И – вот она, знаменитая бухта. С запада она огорожена Карадагом – горным кряжем, круто обрывающимся в море. С востока – грядой рыжих холмов. Диковатый пейзаж смягчала зеленая полоска Дома творчества вдоль берега. Тут вытянулся желтой гусеницей «19-й корпус», и, разбросанные среди деревьев, стояли небольшие домики-коттеджи с верандами. Возглавлял этот писательский поселок двухэтажный, с башенкой, особняк Волошина, от которого, собственно, и пошел Дом творчества в Коктебеле.
За поселком простиралась степь, и северный ветер нес в Коктебель полынный дух. Вообще этот уголок Крыма был менее жарким, чем Южный берег, защищенный от степных ветров горным хребтом Яйлы.
В волошинском доме-музее обитала вдова Максимилиана Александровича – Мария Степановна, седая, коротко стриженная дама с крестьянским лицом, с властными манерами. Иногда она устраивала литературные вечера в мастерской Волошина. Поэты, отдыхавшие в Коктебеле, читали свои стихи. Мария Степановна слушала с каким-то отрешенным видом. Смотрела в окно на желто-серый массив Карадага. Закатное солнце обводило золотистым контуром его очертания, похожие на профиль огромной головы, – говорили, что это профиль Волошина. Не знаю. Но дух его, несомненно, витал над Коктебелем. В своей мастерской, стены которой были увешаны его акварелями, он, спокойно-величественный, будто с Олимпа, смотрел с портрета на новое (и, вероятно, не понятное ему) литературное поколение. Мощная голова, обрамленная как бы львиной гривой, была сродни голове самого Зевса…
(Много позже прочел я в воспоминаниях Максимилиана Волошина: «Приятно родиться поэтом в России, приятно чувствовать сочувствие и поддержку в безымянных массах своих сограждан. С каждым разом этот вопрос становится все более и более остро: кто меня повесит раньше: красные – за то, что я белый, или белые – за то, что я красный?»)
Закрою глаза и вижу зрением памяти: ты в своем черном купальнике медленно идешь по коктебельскому пляжу. Среди гальки, устилающей песок, много красивых камешков – полосатых, разноцветных, идеально круглых с дыркой посредине (такие почему-то назывались «куриными богами»). Вот и ты поддалась здешнему поветрию – «каменной болезни». Идешь по пляжу, по галечнику, высматривая и подбирая камешки… Радуешься, найдя «куриного бога»… И языки прибоя с легким шорохом подкатываются к твоим маленьким ступням…

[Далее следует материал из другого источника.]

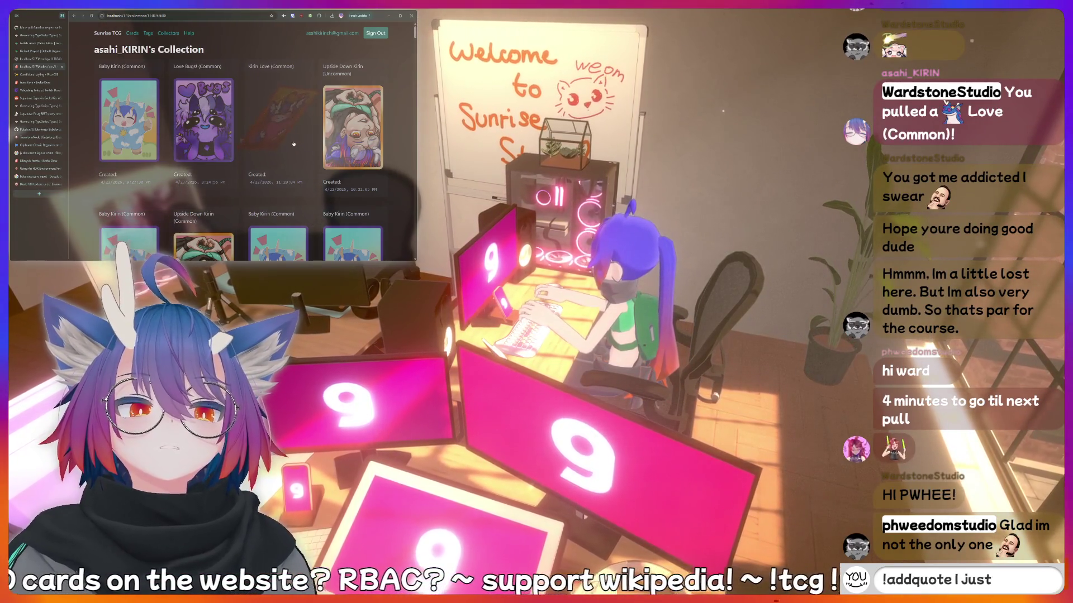
pyautogui.write('omething sussy t')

Ты помнишь, какое чудесное купание в Коктебеле? Ну да, ты не умела плавать – просто окуналась, подпрыгивала в воде. Или я тянул тебя, взяв за руки, и ты плыла, болтая ногами и смеясь…
А мы с Аликом купались вовсю. Он уже умел плавать вполне приличными саженками.

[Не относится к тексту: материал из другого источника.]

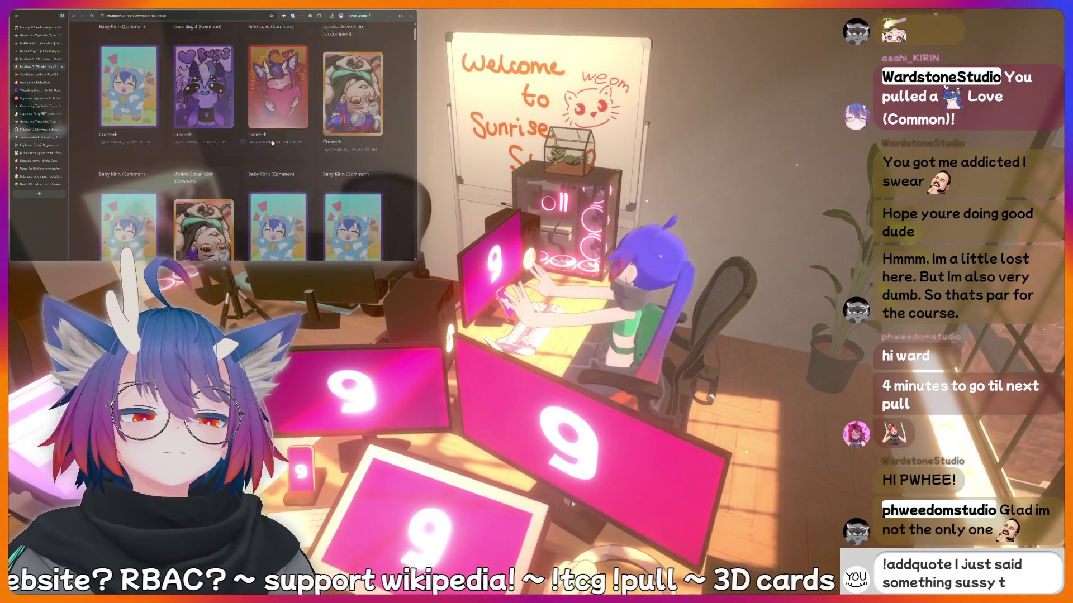
pyautogui.scroll(2, 273, 142)
pyautogui.write('hat should be')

Но ты не знала, что произошло в Лягушачьей бухте…
В эту бухту у подножья Карадага мы с Аликом пошли однажды утром. Погода была отличная. Вот такими солнечными утрами, продутыми несильным ветром, когда идешь босой, в плавках, по берегу моря, особенно остро ощущаешь слияние с природой. Жизнь и вообще-то произошла из морских глубин. Наша кровь похожа, тождественна соленой морской воде…

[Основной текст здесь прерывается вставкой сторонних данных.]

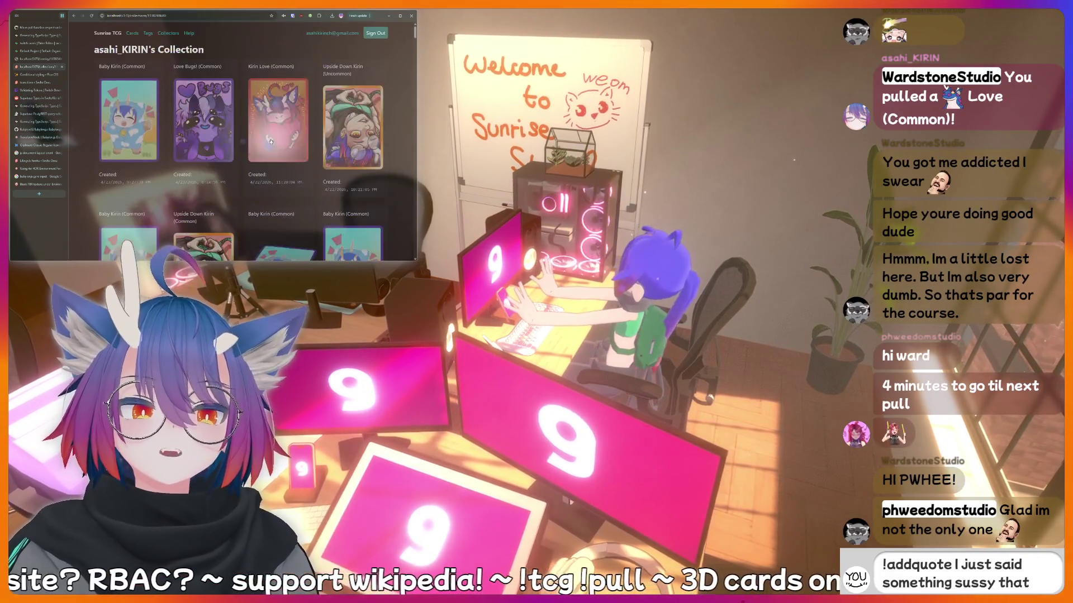
pyautogui.write(' rec')
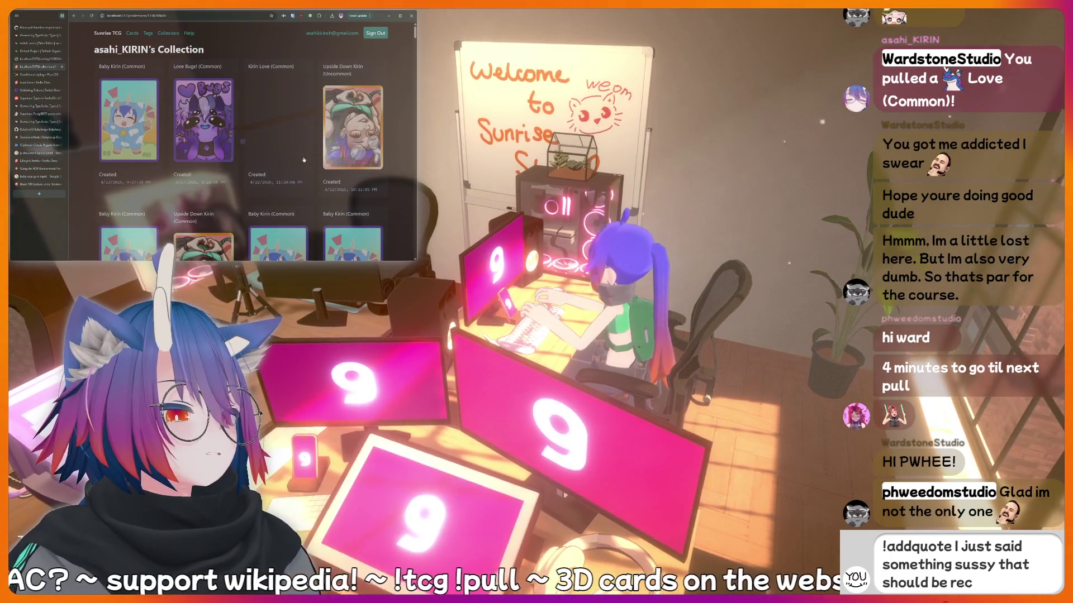
pyautogui.write('orded foreve')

Мы шли небольшой компанией, один из попутчиков запомнился – писатель Ионов из Донецка, крепкий загорелый человек с бритой головой.
Еще бы его не запомнить…
В Лягушачьей бухте купание, пожалуй, лучше, чем в Коктебельской. Входишь в воду – и через несколько метров дно уходит из-под ног. Мы хорошо поплавали.
Но Лягушачья оказалась коварной.
Вдруг, словно по чьей-то команде (чьей?!), усилилось волнение в бухте. Все купающиеся поплыли к берегу, мы с Аликом тоже. Я вышел на пляж и, обернувшись, увидел, что Алика отбросило откатывающейся волной.
– Плыви! Плыви к берегу! – закричал я.
Он и плыл, накат нес его на своем гребне, я вошел в воду, чтобы подхватить сына, но отбойная волна опять резко отбросила его. Я поплыл к нему и стал подталкивать к пляжу, нас понесло туда – и обратно… туда и обратно… мы что было сил колотили руками вспененную воду, но она была сильнее – снова и снова бросала нас туда и обратно… туда и обратно…
– Не могу больше, – выдохнул Алик.
Я тоже выбился из сил. Да что же это: ясным днем, в каком-то десятке метров от берега – утонуть?..
Мы отчаянно барахтались в толчее беснующихся волн. И тут Ионов, видевший это, скомандовал связывать все полотенца, какие были у людей на пляже. Он действовал быстро. Длинную полотенечную связку он бросил, когда накат понес нас к берегу. Мимо! Но на следующей прибойной волне я поймал связку. Ионов потащил… я, толкая перед собой Алика, удержался, не откатился… Ионов тащил… новая волна подтолкнула… Обдирая колени о гальку, перекатываемую водой, мы выбросились на пляж… какие-то секунды лежали ничком, хватая, как рыбы на берегу, воздух распахнутым ртом…
– Ну, теперь можете выпустить, – услышал я голос Ионова и разжал кулак, вцепившийся в край полотенца.
Вокруг стояли улыбающиеся загорелые люди. Мы с Аликом поднялись.
– Алексей Васильевич, – сказал я Ионову. – Если бы не вы…
– Да ладно, – сказал он. – Наглотались воды?
– Немного…
– Ну-тк пошли домой. Обед скоро. Компотом запьете.
Пустились в обратный путь. И уже подходили к пляжу Дома творчества, когда я увидел Лиду. Обычно она лежала на топчане под тентом и читала – а тут стояла под жарким солнцем и смотрела на дорогу.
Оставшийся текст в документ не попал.